(EXTRACTED ENTRIES Opens)

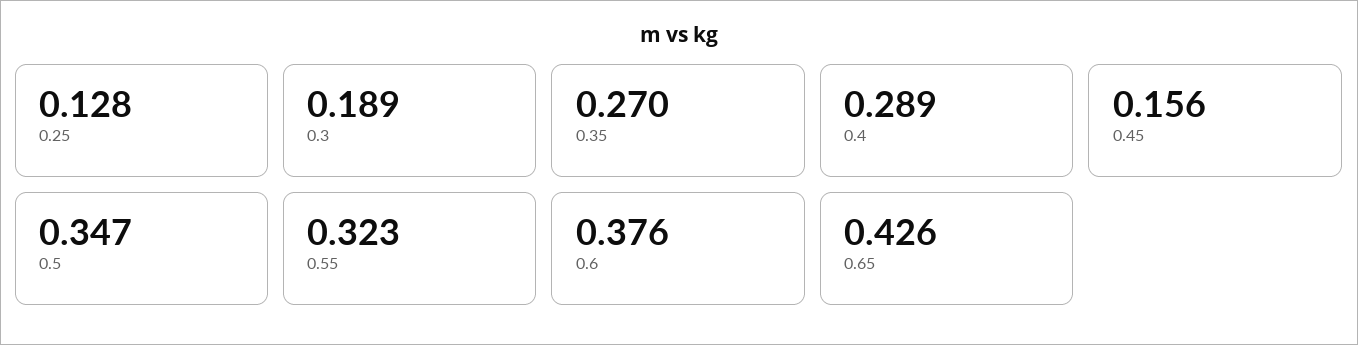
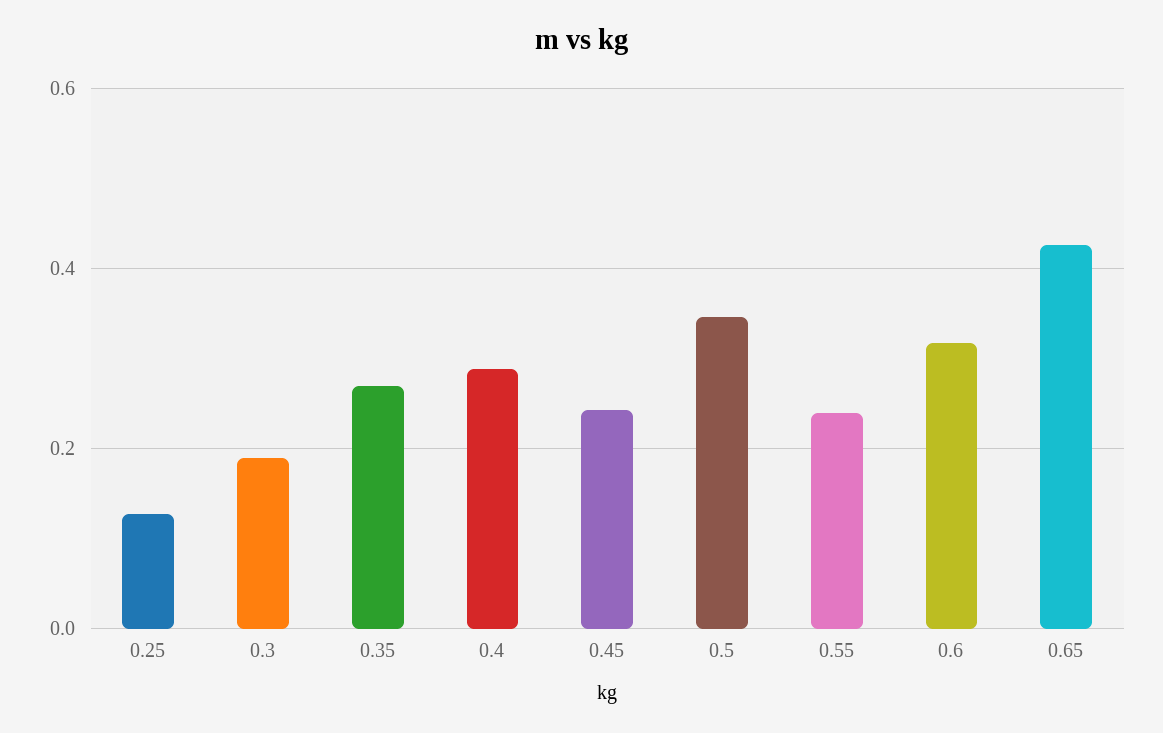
  {
    "0.25": 0.128,
    "0.3": 0.189,
    "0.35": 0.27,
    "0.4": 0.289,
-   "0.45": 0.156,
+   "0.45": 0.24,
    "0.5": 0.347,
-   "0.55": 0.323,
+   "0.55": 0.24,
-   "0.6": 0.376,
+   "0.6": 0.32,
    "0.65": 0.426
  }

(EXTRACTED ENTRIES Closes)

WHAT TO DO: Skipping all images, print the data above a second time exactly.

EXERCISE OUTPUT:
  {
    "0.25": 0.128,
    "0.3": 0.189,
    "0.35": 0.27,
    "0.4": 0.289,
-   "0.45": 0.156,
+   "0.45": 0.24,
    "0.5": 0.347,
-   "0.55": 0.323,
+   "0.55": 0.24,
-   "0.6": 0.376,
+   "0.6": 0.32,
    "0.65": 0.426
  }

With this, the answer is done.